To examine the state of a program, it is necessary to set breakpoints that stop the computation at locations that are both consistent and meaningful to the programmer. Standard mechanisms set breakpoints in terms of program locations or combinations of local state predicates, but these are problematic: How are the breakpoints to be specified across multiple processes? Must they be globally consistent or are local breakpoints sufficient? If local, how and when should the remaining processes be stopped in order to provide a meaningful state?

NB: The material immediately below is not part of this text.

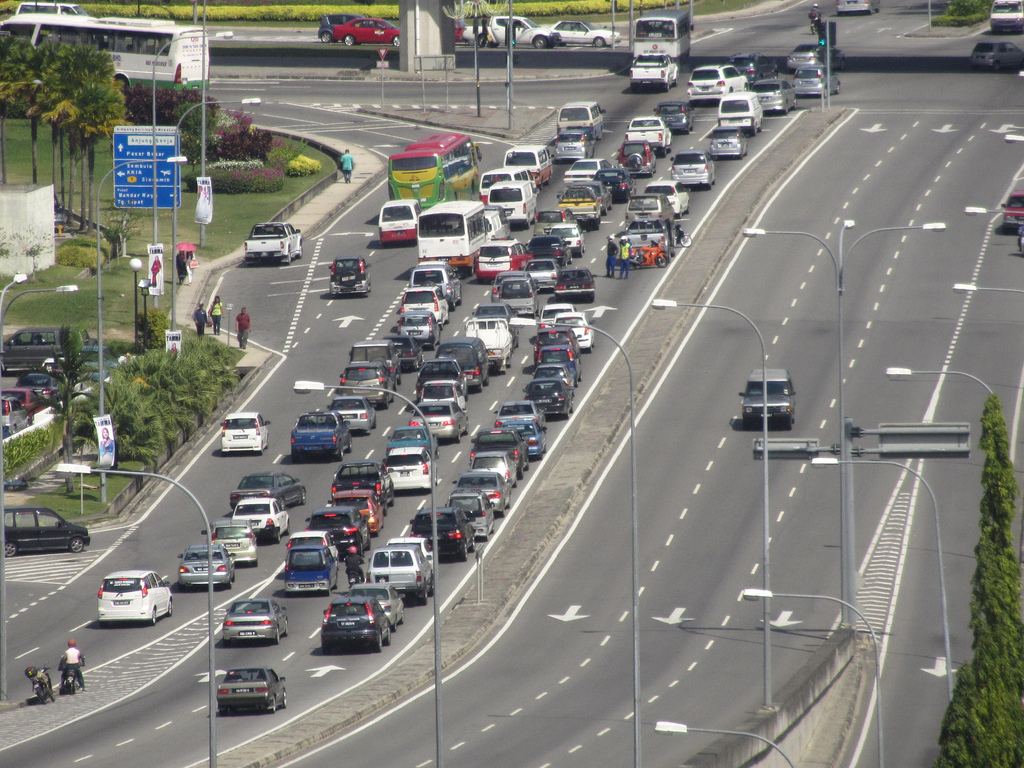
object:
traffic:
[0, 0, 833, 717]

One possibility is to allow breakpoints to be set dynamically but only at barrier synchronizations as was done in the TAU Breezy debugger . This, however, will be overly constraining in multithreaded and multitasked extensions to pC++, in which programs can have more of an MIMD flavor, with considerable amounts of computation occurring between global synchronization points. In addition, it does not exploit any event-based analysis that the user might have already done. As an alternative, we use the results of the ongoing event-based modeling to automatically halt the program at a consistent state during replay. Ariadne allows the user to specify breakpoints in terms of the same abstract events that he/she has already matched in the execution history graph. Once breakpoints are set, Ariadne annotates the trace and then re-executes the program to the latest consistent state preceding those annotations. Thus each process is stopped at the last point at which it could have influenced the event(s) triggering the breakpoint. This is the consistent state that is most meaningful to the programmer.
In related work, Manabe and Imase  also set breakpoints that were used to find consistent states during replay. They, however, used a state-based approach, specifying breakpoints with conjunctions and disjunctions of local state predicates. It is often difficult to determine the appropriate local predicates initially: errors observable only as incorrect output are hard to relate back to individual predicates in specific processes.

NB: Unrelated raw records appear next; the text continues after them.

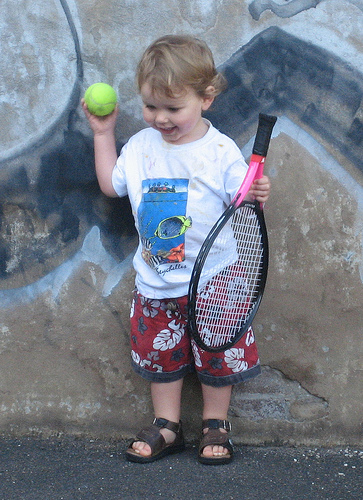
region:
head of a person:
[128, 28, 234, 144]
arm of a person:
[84, 123, 132, 180]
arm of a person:
[234, 167, 269, 206]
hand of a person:
[78, 98, 133, 127]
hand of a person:
[242, 167, 298, 210]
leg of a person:
[145, 338, 202, 422]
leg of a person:
[190, 343, 258, 423]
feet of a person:
[114, 424, 190, 456]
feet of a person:
[187, 427, 249, 463]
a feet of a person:
[105, 421, 189, 469]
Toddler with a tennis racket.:
[60, 32, 281, 463]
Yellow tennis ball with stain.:
[80, 76, 118, 120]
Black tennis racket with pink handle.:
[180, 109, 276, 352]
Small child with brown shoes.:
[75, 33, 272, 465]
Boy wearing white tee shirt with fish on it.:
[76, 32, 286, 470]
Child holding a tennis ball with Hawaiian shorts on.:
[79, 31, 279, 467]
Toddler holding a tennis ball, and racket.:
[69, 29, 283, 474]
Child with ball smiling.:
[76, 28, 273, 461]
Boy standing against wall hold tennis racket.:
[65, 29, 278, 465]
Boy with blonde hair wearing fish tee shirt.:
[74, 29, 280, 468]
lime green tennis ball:
[84, 77, 124, 117]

We implemented replay at the level of polling in the runtime system: pC++ uses polling in servicing requests for element values and the polling introduces nondeterminism. We record the number of unsuccessful polls as the ``logical time'' of a read event and, during replay, receive events are allowed only when the identical poll count is reached. This ensures that events take place at their respective logical times and preposted receives are introduced into the computation at the appropriate point.

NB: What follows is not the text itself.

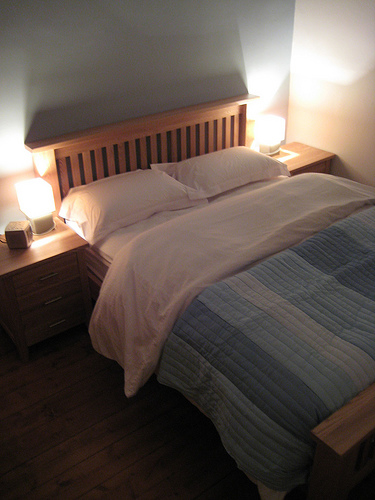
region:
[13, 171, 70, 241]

During replay, selected matched (or partially matched) abstract events are used to partition the processes of a computation into three equivalence classes: the core set containing the processes that executed parts of the abstract event; the influence set containing the processes that could have causally affected a component of the abstract event; and the other set containing the remaining processes. In order to halt a computation, the state most relevant to the abstract event is restored :
For the binary image compression example, we had already used event-based analysis to show that there was some node that was not compressed at level two in the tree that was subsequently compressed at level three. It makes sense to stop the program immediately after level two is processed. With Ariadne, this was done by selecting the second COMPRESSLEVEL event from the match tree and issuing the command ``BREAK AFTER (SELECT).'' This stops the program at exactly the right state, allowing us to examine the program variables immediately after the level two compressions complete but before the level three compressions start on each element. Note that this particular breakpoint would have been very difficult to set without first performing the event-based analysis. The user could not have known to set the breakpoint after the second level of the tree, as opposed to the third or fifth or seventh. The ``values'' that we examined in coming to our choice of breakpoints, that is the count of MERGE events and the elements of the MERGESET and NOMERGESET, were not values computed in the program. The conditions of interest were global properties of the computation, not expressible as local state predicates. Event-based analysis often makes it possible to narrow the user's focus to exactly the right set of states for breakpointing.
After the program is stopped, control is transferred to the Sneaky breakpoint debugger. This let us examine the local state variables as shown in Figure 6.
Looking at the second element of the collection, we saw an inconsistency: myColor was set at 1 indicating that this node represents a single, compressed, black tree but myStatus was set to 2 indicating that the merge had failed. Since it is the color of the node that determines its candidacy for merging at the next level, the color should have been set to a third value indicating ``black and white, no merge.'' This failure to set myColor after an unsuccessful merge attempt was the error we were looking for.
Sneaky itself is a programmable, state-based debugger that we are currently developing; it is in the style of Acid , Dalek , and Parasight . Many debugging abstractions are context and application dependent, making it difficult to anticipate all of the debugging needs of the user ahead of time. A programmable debugger alleviates this problem by allowing the user to build new abstractions, synthesizing complex events from sequences of simpler ones, as in Dalek . Our programming language will be high-level, dynamically typed, with powerful data structuring capabilities and closures; the initial prototype uses Scheme . Sneaky will include a large and ever-growing library of packaged functionality to aid rapid debugger extension.